__Текст для чтения__
* * * * *
Как же решается эта проблема? Давление и, вместе с ним, территориальный полицейский контроль будут только усиливаться, чтобы гарантировать, что ничего не произойдет. Беспилотный самолет, который, по признанию самой полиции, совершил контрольный полет над департаментом Сэн-Сен-Дени[8]14 июля прошлого года, рисует нам картинку будущего в более правдивых тонах, чем все возможные гуманистические словоблудия. И тот факт, что сочли нужным уточнить, что он не был вооружен, дает довольно ясное представление о том, на какой путь мы встали. Территория будет поделена на все более многочисленные взаимонепроницаемые зоны. Автомагистрали, пролагаемые по краю «сложных кварталов», возводят невидимую стену, которая вполне способна защитить от них малоэтажные буржуазные пригороды. Что бы ни думали об этом правоверные республиканцы, управление кварталами, основанное на разделениях между «сообществами», считается наиболее действенным. Посреди этого грядущего все более сверкающего и изощренного распада, городское меньшинство, живущее в основных городских центрах, будет вести свою роскошную жизнь. Вся планета будет освещена огнями этого богатого публичного дома, в то время как спецназ и полицейские патрули будут размножаться до бесконечности, а правосудие будет все более безнаказанно их покрывать.
* * * * *
__Предоставленные записи__

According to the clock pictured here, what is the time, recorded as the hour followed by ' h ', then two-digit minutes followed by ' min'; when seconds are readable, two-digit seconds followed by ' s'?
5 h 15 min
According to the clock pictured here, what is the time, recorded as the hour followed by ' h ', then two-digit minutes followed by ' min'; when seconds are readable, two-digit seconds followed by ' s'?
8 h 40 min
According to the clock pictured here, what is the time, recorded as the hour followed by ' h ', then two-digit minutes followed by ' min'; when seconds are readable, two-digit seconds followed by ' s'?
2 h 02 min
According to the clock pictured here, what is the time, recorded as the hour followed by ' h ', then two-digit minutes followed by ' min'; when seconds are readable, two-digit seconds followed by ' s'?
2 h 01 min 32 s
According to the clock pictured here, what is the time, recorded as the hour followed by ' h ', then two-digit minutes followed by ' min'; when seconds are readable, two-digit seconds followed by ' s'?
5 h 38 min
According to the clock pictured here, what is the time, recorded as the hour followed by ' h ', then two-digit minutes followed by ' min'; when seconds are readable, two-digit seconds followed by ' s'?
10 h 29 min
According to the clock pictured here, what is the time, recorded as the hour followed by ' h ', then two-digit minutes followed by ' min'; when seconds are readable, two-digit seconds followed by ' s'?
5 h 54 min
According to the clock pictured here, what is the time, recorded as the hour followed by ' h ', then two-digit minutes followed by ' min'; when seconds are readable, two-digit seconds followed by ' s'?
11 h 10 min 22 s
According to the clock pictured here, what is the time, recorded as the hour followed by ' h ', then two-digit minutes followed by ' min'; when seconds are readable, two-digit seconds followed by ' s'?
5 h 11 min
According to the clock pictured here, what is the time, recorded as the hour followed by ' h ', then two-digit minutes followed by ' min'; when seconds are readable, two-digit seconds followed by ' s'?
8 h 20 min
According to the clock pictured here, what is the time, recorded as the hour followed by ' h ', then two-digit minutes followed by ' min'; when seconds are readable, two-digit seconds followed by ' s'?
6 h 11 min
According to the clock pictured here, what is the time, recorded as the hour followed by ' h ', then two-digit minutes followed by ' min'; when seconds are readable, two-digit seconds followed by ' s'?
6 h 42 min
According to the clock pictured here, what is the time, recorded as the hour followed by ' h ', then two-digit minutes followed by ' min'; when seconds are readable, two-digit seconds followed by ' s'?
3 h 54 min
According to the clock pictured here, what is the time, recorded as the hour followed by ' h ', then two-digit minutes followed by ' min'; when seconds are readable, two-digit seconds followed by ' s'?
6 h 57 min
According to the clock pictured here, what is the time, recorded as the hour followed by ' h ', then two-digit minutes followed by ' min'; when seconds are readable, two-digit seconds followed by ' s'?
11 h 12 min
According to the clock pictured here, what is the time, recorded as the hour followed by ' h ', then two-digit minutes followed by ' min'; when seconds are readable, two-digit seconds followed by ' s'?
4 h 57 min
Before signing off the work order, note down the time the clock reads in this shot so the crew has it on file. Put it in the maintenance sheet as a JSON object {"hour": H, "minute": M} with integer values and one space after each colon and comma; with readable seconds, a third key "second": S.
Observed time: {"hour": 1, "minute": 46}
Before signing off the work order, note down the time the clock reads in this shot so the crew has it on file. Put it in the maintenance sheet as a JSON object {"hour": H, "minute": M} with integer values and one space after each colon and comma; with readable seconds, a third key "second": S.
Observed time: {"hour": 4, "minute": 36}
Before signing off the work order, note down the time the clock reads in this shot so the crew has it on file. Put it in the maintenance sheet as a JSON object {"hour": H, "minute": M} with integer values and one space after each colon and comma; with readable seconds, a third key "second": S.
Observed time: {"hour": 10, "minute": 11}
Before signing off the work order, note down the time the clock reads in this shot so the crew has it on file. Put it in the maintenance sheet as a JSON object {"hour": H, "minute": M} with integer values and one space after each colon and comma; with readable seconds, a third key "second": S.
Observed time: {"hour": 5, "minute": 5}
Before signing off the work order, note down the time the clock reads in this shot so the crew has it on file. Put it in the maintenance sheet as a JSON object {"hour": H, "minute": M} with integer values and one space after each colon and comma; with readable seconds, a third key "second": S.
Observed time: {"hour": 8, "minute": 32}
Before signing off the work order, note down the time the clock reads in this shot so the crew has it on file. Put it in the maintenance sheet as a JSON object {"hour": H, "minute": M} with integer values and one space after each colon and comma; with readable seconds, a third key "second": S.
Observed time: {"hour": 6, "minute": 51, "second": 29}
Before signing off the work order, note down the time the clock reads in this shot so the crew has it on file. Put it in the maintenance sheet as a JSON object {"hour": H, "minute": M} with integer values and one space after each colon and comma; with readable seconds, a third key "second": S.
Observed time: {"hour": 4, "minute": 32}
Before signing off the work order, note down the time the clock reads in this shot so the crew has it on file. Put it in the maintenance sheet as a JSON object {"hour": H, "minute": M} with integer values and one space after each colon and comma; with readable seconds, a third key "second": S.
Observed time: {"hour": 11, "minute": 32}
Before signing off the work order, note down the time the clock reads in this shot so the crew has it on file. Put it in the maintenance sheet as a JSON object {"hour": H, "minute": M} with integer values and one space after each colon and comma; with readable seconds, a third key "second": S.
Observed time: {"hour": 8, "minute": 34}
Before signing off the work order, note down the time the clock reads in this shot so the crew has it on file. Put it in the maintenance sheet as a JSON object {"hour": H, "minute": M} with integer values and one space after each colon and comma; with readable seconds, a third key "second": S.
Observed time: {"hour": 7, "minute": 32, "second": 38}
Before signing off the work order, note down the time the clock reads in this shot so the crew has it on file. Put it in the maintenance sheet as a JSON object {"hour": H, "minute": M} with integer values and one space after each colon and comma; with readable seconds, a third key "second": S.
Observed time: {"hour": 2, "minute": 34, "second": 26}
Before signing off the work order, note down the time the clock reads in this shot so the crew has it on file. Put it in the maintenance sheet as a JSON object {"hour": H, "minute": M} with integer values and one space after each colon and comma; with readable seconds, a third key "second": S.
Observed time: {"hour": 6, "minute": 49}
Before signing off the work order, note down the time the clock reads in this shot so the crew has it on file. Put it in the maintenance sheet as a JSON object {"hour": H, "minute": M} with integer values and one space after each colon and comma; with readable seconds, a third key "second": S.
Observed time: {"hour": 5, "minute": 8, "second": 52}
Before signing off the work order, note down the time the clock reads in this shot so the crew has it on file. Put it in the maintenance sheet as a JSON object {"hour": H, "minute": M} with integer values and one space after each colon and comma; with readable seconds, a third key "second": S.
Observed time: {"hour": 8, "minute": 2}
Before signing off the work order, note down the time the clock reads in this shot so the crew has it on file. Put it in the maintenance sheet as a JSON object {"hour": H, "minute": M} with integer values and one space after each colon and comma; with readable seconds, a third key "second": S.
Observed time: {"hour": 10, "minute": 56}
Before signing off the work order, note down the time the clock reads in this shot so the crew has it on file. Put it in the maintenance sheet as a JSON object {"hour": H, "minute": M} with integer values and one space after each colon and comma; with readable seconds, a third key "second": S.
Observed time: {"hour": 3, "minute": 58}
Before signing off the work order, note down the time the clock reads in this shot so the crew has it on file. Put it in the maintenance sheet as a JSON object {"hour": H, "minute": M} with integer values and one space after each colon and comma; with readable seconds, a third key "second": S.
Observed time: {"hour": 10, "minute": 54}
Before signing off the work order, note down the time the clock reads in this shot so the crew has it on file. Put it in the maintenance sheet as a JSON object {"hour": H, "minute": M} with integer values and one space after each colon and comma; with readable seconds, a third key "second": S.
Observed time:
* * * * *
__Поставленная задача 1__
Перепечатайте без изменений часть записей от их начала до строки, содержащей «11 h 10 min 22 s», включая обе границы.
__Поставленная задача 2__
Продолжите текст о полицейском контроле над территорией и разделении городов, начав сразу после его последнего предложения.

__Ответ на задачу 1__
According to the clock pictured here, what is the time, recorded as the hour followed by ' h ', then two-digit minutes followed by ' min'; when seconds are readable, two-digit seconds followed by ' s'?
5 h 15 min
According to the clock pictured here, what is the time, recorded as the hour followed by ' h ', then two-digit minutes followed by ' min'; when seconds are readable, two-digit seconds followed by ' s'?
8 h 40 min
According to the clock pictured here, what is the time, recorded as the hour followed by ' h ', then two-digit minutes followed by ' min'; when seconds are readable, two-digit seconds followed by ' s'?
2 h 02 min
According to the clock pictured here, what is the time, recorded as the hour followed by ' h ', then two-digit minutes followed by ' min'; when seconds are readable, two-digit seconds followed by ' s'?
2 h 01 min 32 s
According to the clock pictured here, what is the time, recorded as the hour followed by ' h ', then two-digit minutes followed by ' min'; when seconds are readable, two-digit seconds followed by ' s'?
5 h 38 min
According to the clock pictured here, what is the time, recorded as the hour followed by ' h ', then two-digit minutes followed by ' min'; when seconds are readable, two-digit seconds followed by ' s'?
10 h 29 min
According to the clock pictured here, what is the time, recorded as the hour followed by ' h ', then two-digit minutes followed by ' min'; when seconds are readable, two-digit seconds followed by ' s'?
5 h 54 min
According to the clock pictured here, what is the time, recorded as the hour followed by ' h ', then two-digit minutes followed by ' min'; when seconds are readable, two-digit seconds followed by ' s'?
11 h 10 min 22 s

__Ответ на задачу 2__
Тупик настоящего заметен везде и во всем, но его повсюду отрицают. Современные психологи, социологи, литераторы, каждый на своем жаргоне, с небывалой оживленностью пытаются об этом рассуждать, однако бросается в глаза отсутствие у них каких-либо выводов. Достаточно вслушаться в песни эпохи, — с одной стороны, остроумные пустячки «французского шансона», в котором мелкая буржуазия препарирует свои состояния души, с другой стороны, объявления войны радикальными рэперами из группы «Mafia К’1 Fry», — чтобы понять, что это зыбкое сосуществование скоро рухнет, и что исход не за горами.

Эта книга подписана именем воображаемого коллектива. Ее составители не являются ее авторами. Они довольствовались тем, что слегка упорядочили общие места эпохи и придали стройности бормотанию в барах и за закрытыми дверями спален. Они лишь зафиксировали неизбежные истины, те, повсеместное вытеснение которых приводит к переполнению психиатрических больниц и вызывает боль во взглядах. Они почувствовали себя летописцами этой ситуации. В том и преимущество радикальных обстоятельств, что их точное представление по всей логике приводит к революции. Достаточно сообщать о том, что разворачивается у тебя перед глазами, и не утаивать тот вывод, который при этом напрашивается.